__Trecho do texto__.
=-=-=

Há que envergonhar defensores e agentes da ditadura militar
Em mais dois anos, completar-se-ão trinta anos desde o fim formal da ditadura militar (1964-1985). Já são quase três décadas de impunidade e até de deboche dessas pessoas que cometeram os mais hediondos crimes de lesa-humanidade.
Todavia, os que praticaram atos desumanos contra pessoas que apenas defendiam o país de um golpe ilegal e imoral contra a democracia não são os únicos responsáveis por aquele período trágico de nossa história.
Os que apoiaram e apoiam o que se fez neste país naquele período, mesmo sem participar diretamente dos crimes, também são criminosos.
Muitos se perguntam por que fazer uma Comissão da Verdade sobre o que de fato se passou naquele período se uma lei maldita, imoral e cínica como a Lei da Anistia impede que os psicopatas que torturaram, estupraram e assassinaram sejam presos.
A razão é muito simples: o espírito que rege a Comissão da Verdade pretende educar a sociedade para que não seja enganada sobre aquele momento vergonhoso da história deste país.
Afinal, há uma horda de degenerados – alguns travestidos de pessoas respeitáveis, pais de família, avós etc. – que, sob um discurso nojento e mentiroso, tenta vender às novas gerações que teria havido algum ideal nobre na “revolução de 64”.
A mentira sobre a ditadura é tão descarada e tão aceita em certos meios sociais que até um ministro do Supremo Tribunal Federal deu uma declaração estarrecedora.

=-=-=

__Material fornecido__.
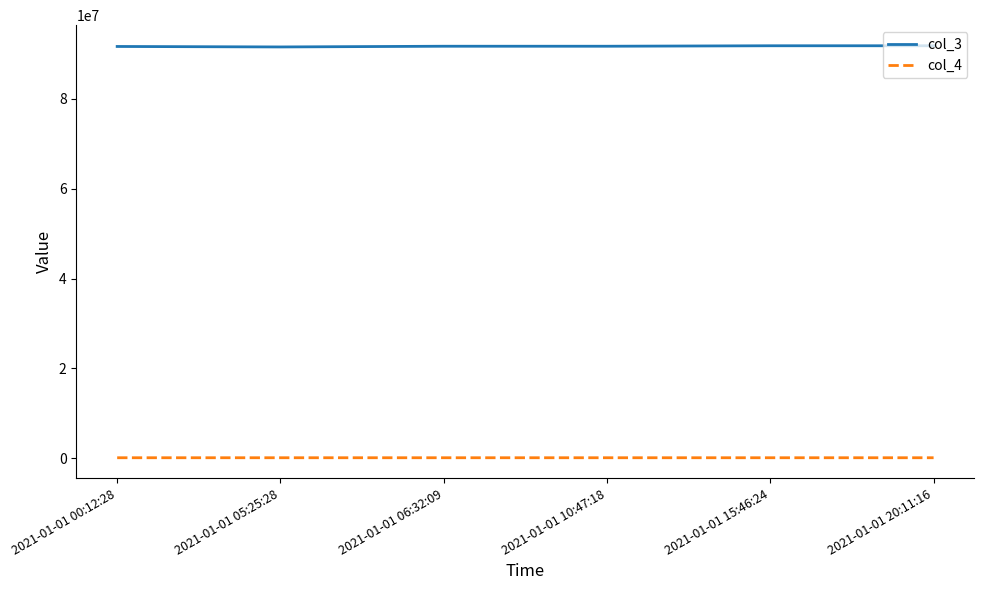

The value of col_3 at 2021-01-01 00:12:28 is 156252518. True or false?

False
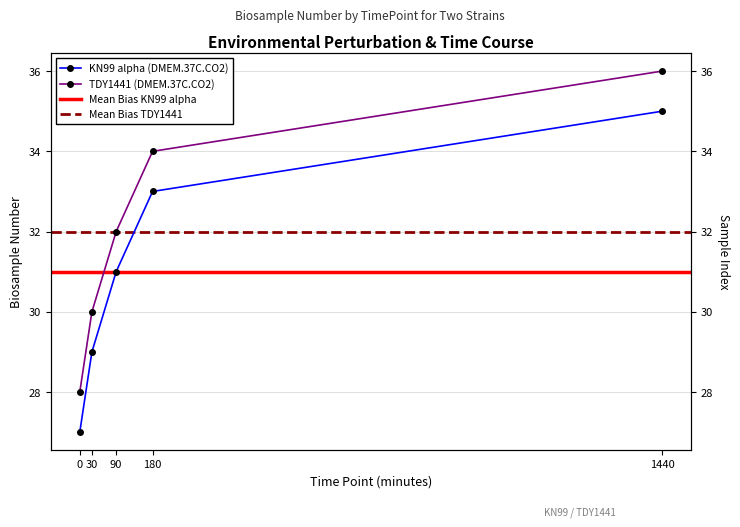

At which label is KN99 alpha (DMEM.37C.CO2) closest to 31?

90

=-=-=

__Pedido__.
Responda, com base no trecho sobre a ditadura militar:
(a) Quantos anos se completarão, em mais dois anos, desde o fim formal da ditadura?
(b) Que lei impede que os autores de tortura, estupro e assassinato sejam presos?
(c) Quem deu uma declaração estarrecedora?

__Área de resposta__.
(a) Trinta anos.
(b) A Lei da Anistia.
(c) Um ministro do Supremo Tribunal Federal.